§ What you should do
Could you please return each line of the data that has the word "buttons"?

§ Data
"""

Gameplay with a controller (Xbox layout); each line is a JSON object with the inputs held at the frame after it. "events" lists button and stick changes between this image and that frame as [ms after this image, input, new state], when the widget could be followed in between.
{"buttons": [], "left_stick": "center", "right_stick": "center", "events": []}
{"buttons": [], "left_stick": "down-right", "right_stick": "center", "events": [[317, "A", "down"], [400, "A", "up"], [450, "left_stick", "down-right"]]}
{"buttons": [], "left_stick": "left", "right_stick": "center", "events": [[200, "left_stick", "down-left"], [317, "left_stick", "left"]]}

"""

§ Answer area
{"buttons": [], "left_stick": "center", "right_stick": "center", "events": []}
{"buttons": [], "left_stick": "down-right", "right_stick": "center", "events": [[317, "A", "down"], [400, "A", "up"], [450, "left_stick", "down-right"]]}
{"buttons": [], "left_stick": "left", "right_stick": "center", "events": [[200, "left_stick", "down-left"], [317, "left_stick", "left"]]}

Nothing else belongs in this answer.